Bilinçli bir şekilde karıştırılıyor

Aynı yaklaşım ve art niyetin bir diğer örneğine TBMM çatısı altında da şahit olundu.

18-20 Kasım 2007 tarihlerinde İstanbul Kongre ve Gösteri Merkezi’nde gerçekleştirilen “Adalet: Risale-i Nur’a Göre Daha İyi Bir Dünyanın İnşasında Adaletin Yeri ve Rolü” başlıklı uluslararası sempozyumun sponsorları arasında Türk Hava Yolları (THY) da bulunuyordu. CHP milletvekili Kemal Anadol, Meclis TBMM Başkanlığı’na bir önerge sunmuş, bu önergesinde “Atatürk önderliğinde kurulan THY’nin, 1925’teki Şeyh Said isyanı nedeniyle hakkında soruşturma açılan ve sürgün edilen Said-i Nursi’nin kurucusu olduğu dini cemaatin öğretilerini konu alan toplantıya sponsor olması sizce doğru mudur?” sorusunu yöneltmişti. Bu ifadelerde üç ismin, Atatürk, Şeyh Said ve Said Nursi’nin gayet bilinçli ve özellikle tercih edildiği açıkça görülmekte. Hele Said Nursi’nin böyle bir olayda yer almadığı, hatta engellemek için elinden gelen gayreti sarfettiğinin bilincinde olduğu da kendisini göstermekte. Bu yüzden de böyle bir hareketin mazlumları arasında yer aldığını söylemek yerine, hakkında soruşturma açıldığı ve sürgün edildiği sinsice dile getirilmekte.

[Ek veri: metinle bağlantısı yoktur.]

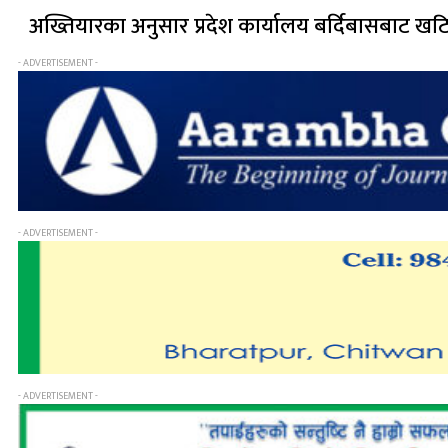
अख्तियारका अनुसार प्रदेश कार्यालय बर्दिबासबाट खट
- ADVERTISEMENT -
- ADVERTISEMENT -
- ADVERTISEMENT -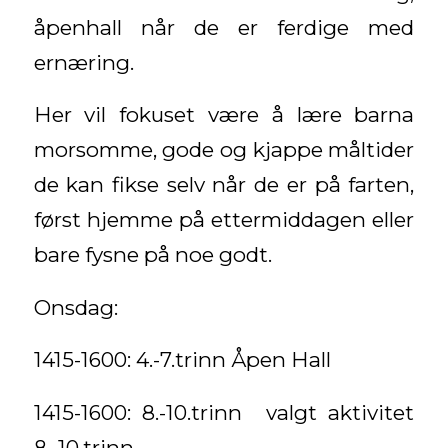
åpenhall når de er ferdige med
ernæring.
Her vil fokuset være å lære barna
morsomme, gode og kjappe måltider
de kan fikse selv når de er på farten,
først hjemme på ettermiddagen eller
bare fysne på noe godt.
Onsdag:
1415-1600: 4.-7.trinn Åpen Hall
1415-1600: 8.-10.trinn valgt aktivitet
8.-10.trinn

Aynı programla ilgili sergilenen bilinçli bilgisizlik zincirinin bir başka halkasına daha değinelim. CHP’li Anadol’un soru önergesini 22 Kasım 2007 tarihli nüshasında “THY’den cemate sponsor olur mu?” başlığıyla veren Milliyet gazetesi, okurlarını Bediüzzaman’la ilgili bilgilendirme maksadıyla şu kısa tanıtım yazısını sunmayı ihmal etmemişti:

“Said-i Nursi, Büyük Larousse Sözlük ve Ansiklopedisi’nde ‘Yapıtlarıyla çağdaş uygarlığın, laikliğin karşısında yer aldı’ diye tanıtılıyor. Atatürk’e deccal diye saldıran Said-i Nursi, radyo, otomobil, elektrik gibi buluşları cin ve meleklerle açıkladı.”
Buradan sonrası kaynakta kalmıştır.